▸ **Aim of the task**: Drop the pictures and repeat exactly from the "Building a Production" line down to the last line of the entries below.

▸ **Dataset**:
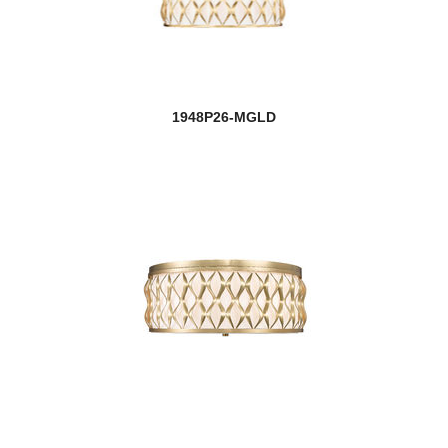
1948P26-MGLD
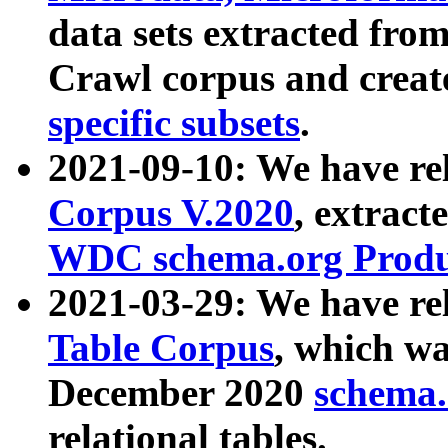
data sets extracted fr
Crawl corpus and creat
specific subsets
.
2021-09-10: We have re
Corpus V.2020
, extract
WDC schema.org Produc
2021-03-29: We have r
Table Corpus
, which wa
December 2020
schema.o
relational tables.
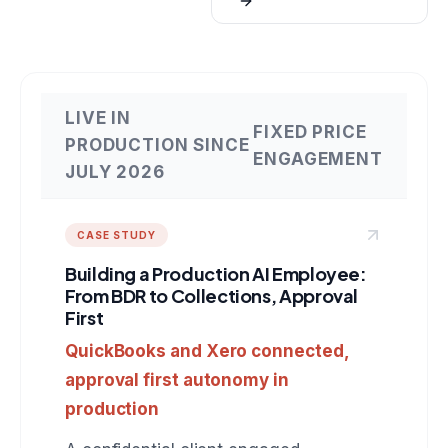
LIVE IN
FIXED PRICE
PRODUCTION SINCE
ENGAGEMENT
JULY 2026
CASE STUDY
Building a Production AI Employee:
From BDR to Collections, Approval
First
QuickBooks and Xero connected,
approval first autonomy in
production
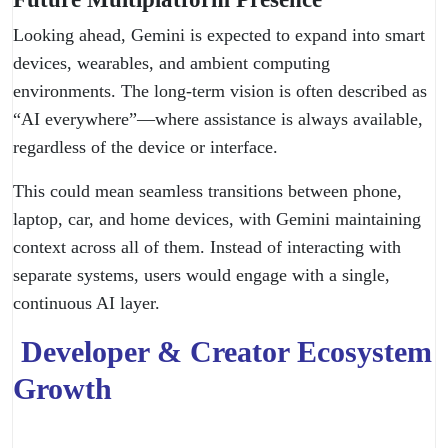
Looking ahead, Gemini is expected to expand into smart
devices, wearables, and ambient computing
environments. The long-term vision is often described as
“AI everywhere”—where assistance is always available,
regardless of the device or interface.
This could mean seamless transitions between phone,
laptop, car, and home devices, with Gemini maintaining
context across all of them. Instead of interacting with
separate systems, users would engage with a single,
continuous AI layer.
Developer & Creator Ecosystem
Growth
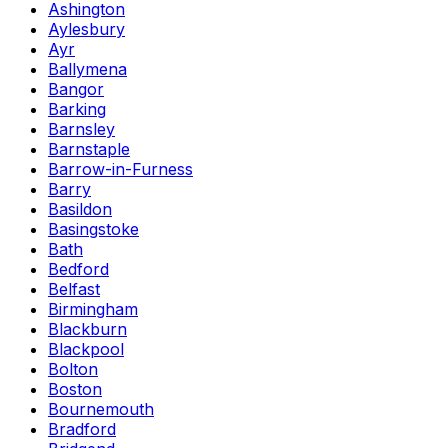
Ashington
Aylesbury
Ayr
Ballymena
Bangor
Barking
Barnsley
Barnstaple
Barrow-in-Furness
Barry
Basildon
Basingstoke
Bath
Bedford
Belfast
Birmingham
Blackburn
Blackpool
Bolton
Boston
Bournemouth
Bradford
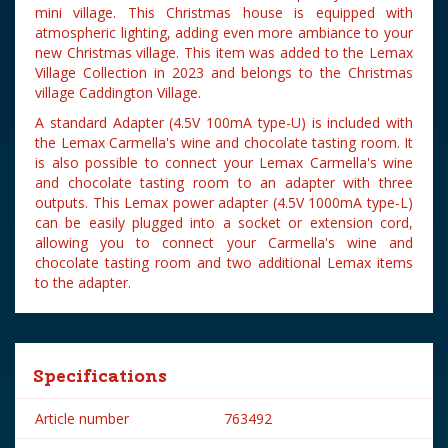
mini village. This Christmas house is equipped with
atmospheric lighting, adding even more ambiance to your
new Christmas village. This item was added to the Lemax
Village Collection in 2023 and belongs to the Christmas
village Caddington Village.
A standard Adapter (4.5V 100mA type-U) is included with
the Lemax Carmella's wine and chocolate tasting room. It
is also possible to connect your Lemax Carmella's wine
and chocolate tasting room to an adapter with three
outputs. This Lemax power adapter (4.5V 1000mA type-L)
can be easily plugged into a socket or extension cord,
allowing you to connect your Carmella's wine and
chocolate tasting room and two additional Lemax items
to the adapter.
Specifications
Article number
763492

▸ **Finished exercise**:
Building a Production AI Employee:
From BDR to Collections, Approval
First
QuickBooks and Xero connected,
approval first autonomy in
production
Looking ahead, Gemini is expected to expand into smart
devices, wearables, and ambient computing
environments. The long-term vision is often described as
“AI everywhere”—where assistance is always available,
regardless of the device or interface.
This could mean seamless transitions between phone,
laptop, car, and home devices, with Gemini maintaining
context across all of them. Instead of interacting with
separate systems, users would engage with a single,
continuous AI layer.
Developer & Creator Ecosystem
Growth
Ashington
Aylesbury
Ayr
Ballymena
Bangor
Barking
Barnsley
Barnstaple
Barrow-in-Furness
Barry
Basildon
Basingstoke
Bath
Bedford
Belfast
Birmingham
Blackburn
Blackpool
Bolton
Boston
Bournemouth
Bradford
mini village. This Christmas house is equipped with
atmospheric lighting, adding even more ambiance to your
new Christmas village. This item was added to the Lemax
Village Collection in 2023 and belongs to the Christmas
village Caddington Village.
A standard Adapter (4.5V 100mA type-U) is included with
the Lemax Carmella's wine and chocolate tasting room. It
is also possible to connect your Lemax Carmella's wine
and chocolate tasting room to an adapter with three
outputs. This Lemax power adapter (4.5V 1000mA type-L)
can be easily plugged into a socket or extension cord,
allowing you to connect your Carmella's wine and
chocolate tasting room and two additional Lemax items
to the adapter.
Specifications
Article number
763492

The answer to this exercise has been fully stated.